The Green Party has failed in its bid to ban the sale of farmland to foreigners after a cabinet minister told parliament it was xenophobic, anti-Chinese legislation.
The Green Party's bill was voted down 61-59 on its first reading in parliament on Wednesday night despite opposition warnings that foreign governments were buying up land to protect their own national interests.
"We should protect ours," said Green MP Steffan Browning.
"Our land is the goose that lays the golden egg - we should sell the golden eggs to the world but not the goose, or ours will be cooked."
Associate Finance Minister Jonathan Coleman described the bill as "damn stupid" and accused the Greens of being "Luddite visionaries" who wanted to take New Zealand back to the 11th century.
He suggested it was "something they've cooked up over a joint out the back" - a comment he was ordered to withdraw - and said if the bill was passed it would be a national embarrassment.
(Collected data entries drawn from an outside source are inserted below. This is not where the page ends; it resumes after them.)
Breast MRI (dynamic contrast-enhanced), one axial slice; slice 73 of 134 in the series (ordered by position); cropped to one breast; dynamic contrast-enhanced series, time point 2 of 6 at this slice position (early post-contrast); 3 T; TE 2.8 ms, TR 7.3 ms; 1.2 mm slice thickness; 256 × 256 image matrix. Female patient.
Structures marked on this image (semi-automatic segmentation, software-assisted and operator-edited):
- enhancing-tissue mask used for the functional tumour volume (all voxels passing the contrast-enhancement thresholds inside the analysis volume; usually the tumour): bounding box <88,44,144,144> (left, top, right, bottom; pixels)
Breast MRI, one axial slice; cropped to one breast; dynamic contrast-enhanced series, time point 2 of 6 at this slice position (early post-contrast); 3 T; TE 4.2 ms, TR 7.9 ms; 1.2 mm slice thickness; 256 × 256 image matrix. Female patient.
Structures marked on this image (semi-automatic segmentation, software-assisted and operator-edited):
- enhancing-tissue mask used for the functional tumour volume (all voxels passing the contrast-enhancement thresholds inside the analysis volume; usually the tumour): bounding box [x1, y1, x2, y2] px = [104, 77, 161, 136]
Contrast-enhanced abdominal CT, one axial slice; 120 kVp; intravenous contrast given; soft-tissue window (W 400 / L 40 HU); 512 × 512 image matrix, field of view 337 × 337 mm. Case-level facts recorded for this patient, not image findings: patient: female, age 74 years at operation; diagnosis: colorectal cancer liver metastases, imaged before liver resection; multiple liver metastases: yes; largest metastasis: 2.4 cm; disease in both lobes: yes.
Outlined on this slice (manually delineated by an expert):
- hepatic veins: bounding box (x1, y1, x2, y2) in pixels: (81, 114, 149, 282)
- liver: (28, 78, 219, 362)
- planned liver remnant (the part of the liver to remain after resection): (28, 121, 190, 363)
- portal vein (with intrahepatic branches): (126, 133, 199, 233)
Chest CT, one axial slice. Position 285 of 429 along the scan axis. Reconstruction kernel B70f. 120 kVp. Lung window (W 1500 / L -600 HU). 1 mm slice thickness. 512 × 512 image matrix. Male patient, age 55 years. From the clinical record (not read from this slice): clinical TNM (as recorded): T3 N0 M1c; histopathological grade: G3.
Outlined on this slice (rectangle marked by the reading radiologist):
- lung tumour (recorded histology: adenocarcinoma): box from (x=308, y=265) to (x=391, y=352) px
Labour backed the bill and Dr Coleman said the party's Chinese MP Raymond Huo was going to find it difficult to explain that to his constituents.
"He has to explain why Labour supports xenophobic anti-Chinese legislation... the Greens and Labour are going to take us into a very difficult space internationally," he said.
Labour's finance spokesman David Parker said there was no economic advantage to selling dairy land and New Zealand could lose control of the industry if ownership went offshore.
He said Labour thought the bill went too far and there should be exemptions, but that could be fixed up during its later stages.
The Greens, Labour, NZ First, the Maori Party and Mana voted for the bill. National and its support partners ACT and United Future opposed it.